Lecture given at the CGSI, UCLA, July 22nd 2022.
Slides: https://docs.google.com/presentation/d/1KBckpDnKlDZpvRktt_RSAxUCTcOA9n83ERkDqNo3JKs/edit?usp=sharing
Video: https://www.youtube.com/watch?v=ve07C4hY94Y
We'll show how some common pangenome graphs can be constructed in practice, on a simple example.
Data is two E. coli genomes, present in the data/
folder.
Create compacted dBG with k=31 using bcalm2:
../tools/bcalm -in ../data/two_ecolis.fasta -kmer-size 31 -abundance-min 1
Convert bcalm2's FASTA (with edge information) to GFA:
../tools/convertToGFA.py two_ecolis.unitigs.fa two_ecolis.unitigs.gfa 31
Simplify graph by removing small bubbles using gfatools:
../tools/gfatools asm -b 100 -u two_ecolis.unitigs.gfa > two_ecolis.unitigs.bu.gfa
Trying a larger k value (k=300):
../tools/bcalm-k320 -in ../data/two_ecolis.fasta -kmer-size 300 -abundance-min 1
Create a raw pangenome graph using minimap2 + seqwish:
minimap2 -c -X ../data/two_ecolis.fasta ../data/two_ecolis.fasta > two_ecolis.paf
../tools/seqwish -s ../data/two_ecolis.fasta -p two_ecolis.paf -g two_ecolis.gfa
Simplify using smoothxg (Takes a while!):
./tools/smoothxg -g two_ecolis.gfa -o two_ecolis.smooth.gfa
Further simplify by removing bubbles:
gfatools asm -b 1000 -u two_ecolis.gfa > two_ecolis.bu.gfa
gfatools asm -b 1000 -u two_ecolis.smooth.gfa > two_ecolis.smooth.bu.gfa
However, after discussions with Erik Garrison, it would be better to just run pggb
instead of seqwish
+smoothxg
, to automatically tweaks the parameters of smoothxg
.
Construct by aligning o157 on the K12 reference using minigraph:
../tools/minigraph -cxggs -t8 ../data/k12.fasta ../data/o157.fasta > o157_on_k12.gfa
Construct with k=10, d=0.001:
../tools/rust-mdbg -k 10 -d 0.001 ../data/two_ecolis.fasta --reference --minabund 1
Compact the (minimizer-space) de Bruijn graph:
../tools/gfatools asm -u graph-k10-d0.001-l12.gfa > graph-k10-d0.001-l12.u.gfa
Reincorporate bases in mdBG:
../tools/to_basespace -g graph-k10-d0.001-l12.u.gfa -s graph-k10-d0.001-l12
Change prompt:
export PS1="\[\e[0;36m\]pangenomics:\W\[\e[0m\]$ "

RECORD EXTRACTS |
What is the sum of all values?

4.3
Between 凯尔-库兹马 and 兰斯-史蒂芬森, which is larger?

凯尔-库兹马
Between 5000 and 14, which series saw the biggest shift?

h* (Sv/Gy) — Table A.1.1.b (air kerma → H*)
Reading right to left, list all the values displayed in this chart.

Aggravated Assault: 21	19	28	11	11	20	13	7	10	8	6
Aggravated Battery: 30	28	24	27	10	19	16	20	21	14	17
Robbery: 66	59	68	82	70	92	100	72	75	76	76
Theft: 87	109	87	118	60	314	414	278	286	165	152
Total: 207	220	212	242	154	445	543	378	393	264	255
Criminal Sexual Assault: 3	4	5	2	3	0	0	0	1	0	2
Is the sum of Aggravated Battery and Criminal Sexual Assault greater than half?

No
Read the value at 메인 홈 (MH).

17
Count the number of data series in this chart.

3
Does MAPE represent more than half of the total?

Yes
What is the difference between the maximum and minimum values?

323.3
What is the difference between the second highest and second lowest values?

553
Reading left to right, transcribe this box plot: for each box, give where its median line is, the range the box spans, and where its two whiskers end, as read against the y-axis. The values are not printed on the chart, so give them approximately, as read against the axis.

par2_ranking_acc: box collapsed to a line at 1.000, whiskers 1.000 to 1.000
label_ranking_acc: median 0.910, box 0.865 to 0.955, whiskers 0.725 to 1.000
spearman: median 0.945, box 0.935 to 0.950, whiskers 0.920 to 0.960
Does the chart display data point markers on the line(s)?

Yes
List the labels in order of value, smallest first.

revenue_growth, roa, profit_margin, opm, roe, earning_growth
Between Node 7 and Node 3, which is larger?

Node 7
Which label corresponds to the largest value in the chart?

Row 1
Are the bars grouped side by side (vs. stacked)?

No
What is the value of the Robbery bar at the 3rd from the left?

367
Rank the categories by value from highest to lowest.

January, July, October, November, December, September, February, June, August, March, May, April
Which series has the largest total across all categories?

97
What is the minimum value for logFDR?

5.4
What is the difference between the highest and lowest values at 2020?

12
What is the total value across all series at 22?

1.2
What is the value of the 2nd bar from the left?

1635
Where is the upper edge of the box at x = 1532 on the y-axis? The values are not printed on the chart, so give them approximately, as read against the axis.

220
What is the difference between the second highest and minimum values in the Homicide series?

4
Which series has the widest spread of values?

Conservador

EXERCISE |
Transcribe the pangenome graph notes from "Lecture given at" up to and including "a simple example.", character for character.

RESPONSE FOR THIS EXERCISE |
Lecture given at the CGSI, UCLA, July 22nd 2022.
Slides: https://docs.google.com/presentation/d/1KBckpDnKlDZpvRktt_RSAxUCTcOA9n83ERkDqNo3JKs/edit?usp=sharing
Video: https://www.youtube.com/watch?v=ve07C4hY94Y
We'll show how some common pangenome graphs can be constructed in practice, on a simple example.